The following could be a possible dialogue:
- User: Book a flight from San Francisco to New York for two adults on December 20th, returning on December 25th.
- AI: Sure, I can help with that. What are your preferred airlines?
- User: I don't have a preference. Just find the cheapest option.
- AI: Okay, give me a moment to search for the best deals.
- AI: I found a flight on United Airlines for $450 per person. Would you like to proceed with booking?
- User: Yes, please.
- AI: Great! Can I have the names of the passengers as they appear on their IDs?
- User: John Doe and Jane Doe.
- AI: Thank you. Your flight is now confirmed. You'll receive a confirmation email shortly.

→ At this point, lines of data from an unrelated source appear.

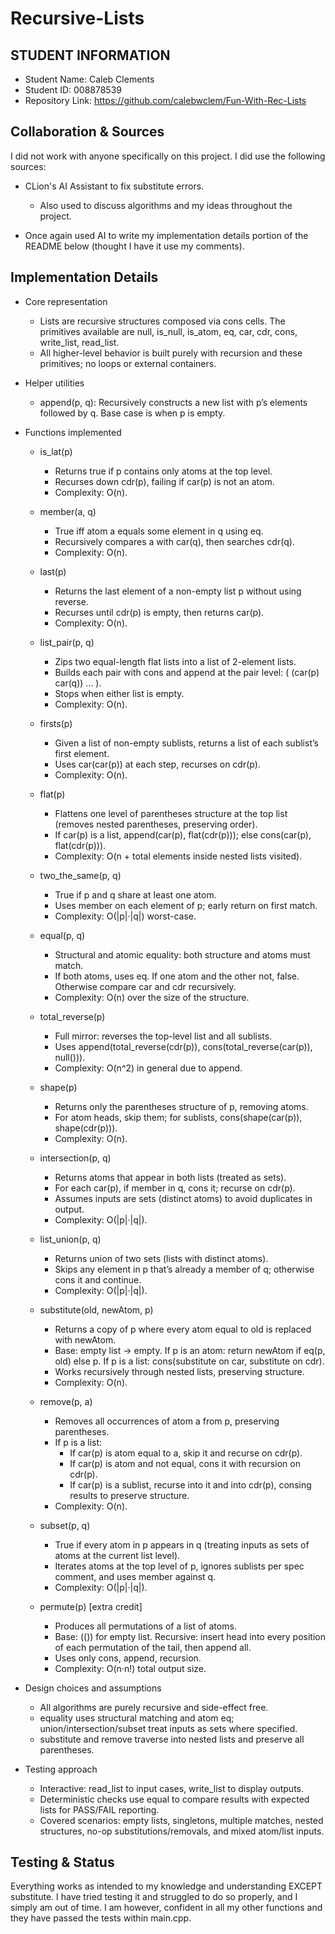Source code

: # Recursive-Lists
## STUDENT INFORMATION
- Student Name: Caleb Clements
- Student ID: 008878539
- Repository Link: https://github.com/calebwclem/Fun-With-Rec-Lists

## Collaboration & Sources
I did not work with anyone specifically on this project. I did use the following sources:
- CLion's AI Assistant to fix substitute errors.
  - Also used to discuss algorithms and my ideas throughout the project.


- Once again used AI to write my implementation details portion of the README below (thought I have it use my comments).

## Implementation Details
- Core representation
    - Lists are recursive structures composed via cons cells. The primitives available are null, is_null, is_atom, eq, car, cdr, cons, write_list, read_list.
    - All higher-level behavior is built purely with recursion and these primitives; no loops or external containers.

- Helper utilities
    - append(p, q): Recursively constructs a new list with p’s elements followed by q. Base case is when p is empty.

- Functions implemented

    - is_lat(p)
        - Returns true if p contains only atoms at the top level.
        - Recurses down cdr(p), failing if car(p) is not an atom.
        - Complexity: O(n).

    - member(a, q)
        - True iff atom a equals some element in q using eq.
        - Recursively compares a with car(q), then searches cdr(q).
        - Complexity: O(n).

    - last(p)
        - Returns the last element of a non-empty list p without using reverse.
        - Recurses until cdr(p) is empty, then returns car(p).
        - Complexity: O(n).

    - list_pair(p, q)
        - Zips two equal-length flat lists into a list of 2-element lists.
        - Builds each pair with cons and append at the pair level: ( (car(p) car(q)) ... ).
        - Stops when either list is empty.
        - Complexity: O(n).

    - firsts(p)
        - Given a list of non-empty sublists, returns a list of each sublist’s first element.
        - Uses car(car(p)) at each step, recurses on cdr(p).
        - Complexity: O(n).

    - flat(p)
        - Flattens one level of parentheses structure at the top list (removes nested parentheses, preserving order).
        - If car(p) is a list, append(car(p), flat(cdr(p))); else cons(car(p), flat(cdr(p))).
        - Complexity: O(n + total elements inside nested lists visited).

    - two_the_same(p, q)
        - True if p and q share at least one atom.
        - Uses member on each element of p; early return on first match.
        - Complexity: O(|p|·|q|) worst-case.

    - equal(p, q)
        - Structural and atomic equality: both structure and atoms must match.
        - If both atoms, uses eq. If one atom and the other not, false. Otherwise compare car and cdr recursively.
        - Complexity: O(n) over the size of the structure.

    - total_reverse(p)
        - Full mirror: reverses the top-level list and all sublists.
        - Uses append(total_reverse(cdr(p)), cons(total_reverse(car(p)), null())).
        - Complexity: O(n^2) in general due to append.

    - shape(p)
        - Returns only the parentheses structure of p, removing atoms.
        - For atom heads, skip them; for sublists, cons(shape(car(p)), shape(cdr(p))).
        - Complexity: O(n).

    - intersection(p, q)
        - Returns atoms that appear in both lists (treated as sets).
        - For each car(p), if member in q, cons it; recurse on cdr(p).
        - Assumes inputs are sets (distinct atoms) to avoid duplicates in output.
        - Complexity: O(|p|·|q|).

    - list_union(p, q)
        - Returns union of two sets (lists with distinct atoms).
        - Skips any element in p that’s already a member of q; otherwise cons it and continue.
        - Complexity: O(|p|·|q|).

    - substitute(old, newAtom, p)
        - Returns a copy of p where every atom equal to old is replaced with newAtom.
        - Base: empty list -> empty. If p is an atom: return newAtom if eq(p, old) else p. If p is a list: cons(substitute on car, substitute on cdr).
        - Works recursively through nested lists, preserving structure.
        - Complexity: O(n).

    - remove(p, a)
        - Removes all occurrences of atom a from p, preserving parentheses.
        - If p is a list:
            - If car(p) is atom equal to a, skip it and recurse on cdr(p).
            - If car(p) is atom and not equal, cons it with recursion on cdr(p).
            - If car(p) is a sublist, recurse into it and into cdr(p), consing results to preserve structure.
        - Complexity: O(n).

    - subset(p, q)
        - True if every atom in p appears in q (treating inputs as sets of atoms at the current list level).
        - Iterates atoms at the top level of p, ignores sublists per spec comment, and uses member against q.
        - Complexity: O(|p|·|q|).

    - permute(p) [extra credit]
        - Produces all permutations of a list of atoms.
        - Base: (()) for empty list. Recursive: insert head into every position of each permutation of the tail, then append all.
        - Uses only cons, append, recursion.
        - Complexity: O(n·n!) total output size.

- Design choices and assumptions
    - All algorithms are purely recursive and side-effect free.
    - equality uses structural matching and atom eq; union/intersection/subset treat inputs as sets where specified.
    - substitute and remove traverse into nested lists and preserve all parentheses.

- Testing approach
    - Interactive: read_list to input cases, write_list to display outputs.
    - Deterministic checks use equal to compare results with expected lists for PASS/FAIL reporting.
    - Covered scenarios: empty lists, singletons, multiple matches, nested structures, no-op substitutions/removals, and mixed atom/list inputs.


## Testing & Status
Everything works as intended to my knowledge and understanding EXCEPT substitute.
I have tried testing it and struggled to do so properly, and I simply am out of time.
I am however, confident in all my other functions and they have passed the tests
within main.cpp.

In this example, the LLM would evaluate whether the conversation led to a successful flight booking, considering the mission description and the conversation flow.
Restarting and Deleting
Similar to "Test Runs," you can restart a "Test Mission" using the /runs/invoke
API endpoint or the UI's restart button. Deletion is done through the /runs/<run_id>
endpoint or the UI's delete button.
Additional Information
- Each mission's conversation history and the final LLM assessment are stored in Firestore, allowing for detailed analysis.
- Consider the ethical implications of multi-turn interactions when crafting your mission descriptions and LLM prompts.
- Experiment with different
Mission Durations
to find a balance between comprehensive evaluation and resource efficiency.